What the task asks:
The reply should contain every entry exactly as given, with no pictures in it.

Saved data entries:
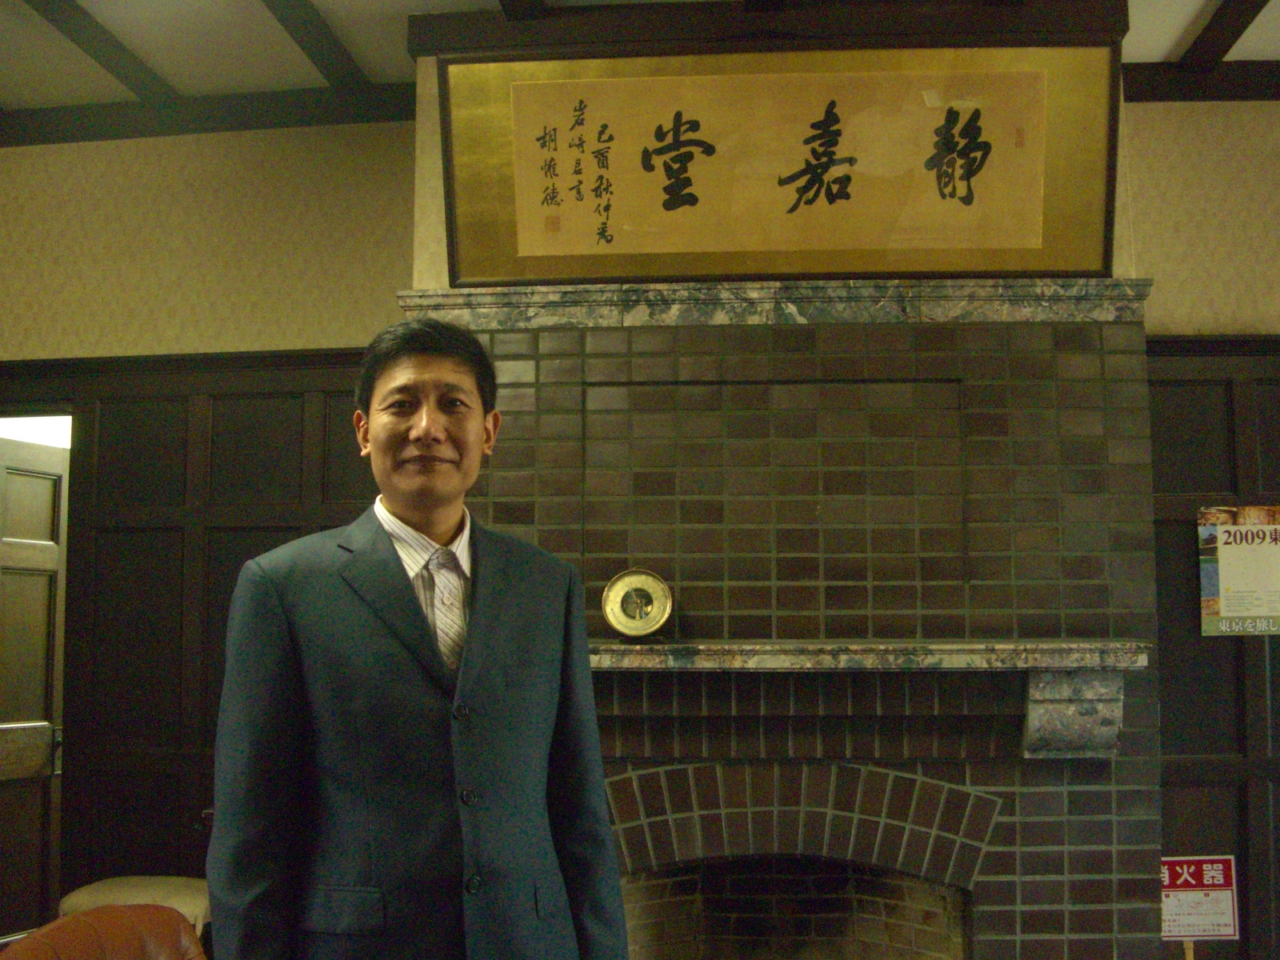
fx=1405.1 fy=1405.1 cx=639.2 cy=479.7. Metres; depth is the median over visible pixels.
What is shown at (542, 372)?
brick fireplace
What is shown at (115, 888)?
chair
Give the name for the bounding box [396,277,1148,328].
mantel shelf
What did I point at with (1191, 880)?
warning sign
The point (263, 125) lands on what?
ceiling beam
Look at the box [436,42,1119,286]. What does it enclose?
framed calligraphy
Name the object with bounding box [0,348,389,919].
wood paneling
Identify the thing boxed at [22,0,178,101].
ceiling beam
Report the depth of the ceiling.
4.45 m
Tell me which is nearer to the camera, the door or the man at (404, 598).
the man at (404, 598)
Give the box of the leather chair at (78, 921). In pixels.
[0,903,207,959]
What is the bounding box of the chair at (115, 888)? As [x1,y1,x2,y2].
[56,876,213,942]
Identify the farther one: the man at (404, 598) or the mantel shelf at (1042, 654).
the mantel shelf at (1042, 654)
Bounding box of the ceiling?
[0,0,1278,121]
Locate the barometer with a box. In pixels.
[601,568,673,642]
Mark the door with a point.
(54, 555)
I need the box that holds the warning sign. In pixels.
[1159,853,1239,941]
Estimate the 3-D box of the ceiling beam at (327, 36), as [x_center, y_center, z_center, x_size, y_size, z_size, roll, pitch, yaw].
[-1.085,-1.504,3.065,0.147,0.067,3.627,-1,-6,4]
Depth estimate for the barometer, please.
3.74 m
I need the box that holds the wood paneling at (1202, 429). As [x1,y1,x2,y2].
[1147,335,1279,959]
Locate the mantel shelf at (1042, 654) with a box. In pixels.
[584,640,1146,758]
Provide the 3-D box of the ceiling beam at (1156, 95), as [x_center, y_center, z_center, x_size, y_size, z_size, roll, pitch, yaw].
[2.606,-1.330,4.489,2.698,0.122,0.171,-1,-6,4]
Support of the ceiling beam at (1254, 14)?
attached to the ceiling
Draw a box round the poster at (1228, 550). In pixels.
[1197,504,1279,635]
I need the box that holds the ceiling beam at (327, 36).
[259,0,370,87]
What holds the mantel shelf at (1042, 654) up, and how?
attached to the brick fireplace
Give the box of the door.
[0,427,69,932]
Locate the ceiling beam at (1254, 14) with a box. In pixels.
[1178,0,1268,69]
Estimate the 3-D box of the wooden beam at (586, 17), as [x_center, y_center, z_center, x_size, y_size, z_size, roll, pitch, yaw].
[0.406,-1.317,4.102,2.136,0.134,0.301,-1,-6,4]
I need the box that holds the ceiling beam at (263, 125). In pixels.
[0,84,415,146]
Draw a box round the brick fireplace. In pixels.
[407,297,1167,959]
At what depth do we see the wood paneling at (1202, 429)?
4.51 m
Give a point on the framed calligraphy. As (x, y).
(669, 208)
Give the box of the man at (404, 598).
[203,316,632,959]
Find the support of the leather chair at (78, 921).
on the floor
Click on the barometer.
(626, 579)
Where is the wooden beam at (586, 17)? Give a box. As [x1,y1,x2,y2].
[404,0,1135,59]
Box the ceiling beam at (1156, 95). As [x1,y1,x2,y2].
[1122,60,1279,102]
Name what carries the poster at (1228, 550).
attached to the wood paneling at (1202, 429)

Expected answer:
fx=1405.1 fy=1405.1 cx=639.2 cy=479.7. Metres; depth is the median over visible pixels.
What is shown at (542, 372)?
brick fireplace
What is shown at (115, 888)?
chair
Give the name for the bounding box [396,277,1148,328].
mantel shelf
What did I point at with (1191, 880)?
warning sign
The point (263, 125) lands on what?
ceiling beam
Look at the box [436,42,1119,286]. What does it enclose?
framed calligraphy
Name the object with bounding box [0,348,389,919].
wood paneling
Identify the thing boxed at [22,0,178,101].
ceiling beam
Report the depth of the ceiling.
4.45 m
Tell me which is nearer to the camera, the door or the man at (404, 598).
the man at (404, 598)
Give the box of the leather chair at (78, 921). In pixels.
[0,903,207,959]
What is the bounding box of the chair at (115, 888)? As [x1,y1,x2,y2].
[56,876,213,942]
Identify the farther one: the man at (404, 598) or the mantel shelf at (1042, 654).
the mantel shelf at (1042, 654)
Bounding box of the ceiling?
[0,0,1278,121]
Locate the barometer with a box. In pixels.
[601,568,673,642]
Mark the door with a point.
(54, 555)
I need the box that holds the warning sign. In pixels.
[1159,853,1239,941]
Estimate the 3-D box of the ceiling beam at (327, 36), as [x_center, y_center, z_center, x_size, y_size, z_size, roll, pitch, yaw].
[-1.085,-1.504,3.065,0.147,0.067,3.627,-1,-6,4]
Depth estimate for the barometer, please.
3.74 m
I need the box that holds the wood paneling at (1202, 429). As [x1,y1,x2,y2].
[1147,335,1279,959]
Locate the mantel shelf at (1042, 654) with a box. In pixels.
[584,640,1146,758]
Provide the 3-D box of the ceiling beam at (1156, 95), as [x_center, y_center, z_center, x_size, y_size, z_size, roll, pitch, yaw].
[2.606,-1.330,4.489,2.698,0.122,0.171,-1,-6,4]
Support of the ceiling beam at (1254, 14)?
attached to the ceiling
Draw a box round the poster at (1228, 550). In pixels.
[1197,504,1279,635]
I need the box that holds the ceiling beam at (327, 36).
[259,0,370,87]
What holds the mantel shelf at (1042, 654) up, and how?
attached to the brick fireplace
Give the box of the door.
[0,427,69,932]
Locate the ceiling beam at (1254, 14) with a box. In pixels.
[1178,0,1268,69]
Estimate the 3-D box of the wooden beam at (586, 17), as [x_center, y_center, z_center, x_size, y_size, z_size, roll, pitch, yaw].
[0.406,-1.317,4.102,2.136,0.134,0.301,-1,-6,4]
I need the box that holds the ceiling beam at (263, 125). In pixels.
[0,84,415,146]
Draw a box round the brick fireplace. In pixels.
[407,297,1167,959]
At what depth do we see the wood paneling at (1202, 429)?
4.51 m
Give a point on the framed calligraphy. As (x, y).
(669, 208)
Give the box of the man at (404, 598).
[203,316,632,959]
Find the support of the leather chair at (78, 921).
on the floor
Click on the barometer.
(626, 579)
Where is the wooden beam at (586, 17)? Give a box. As [x1,y1,x2,y2].
[404,0,1135,59]
Box the ceiling beam at (1156, 95). As [x1,y1,x2,y2].
[1122,60,1279,102]
Name what carries the poster at (1228, 550).
attached to the wood paneling at (1202, 429)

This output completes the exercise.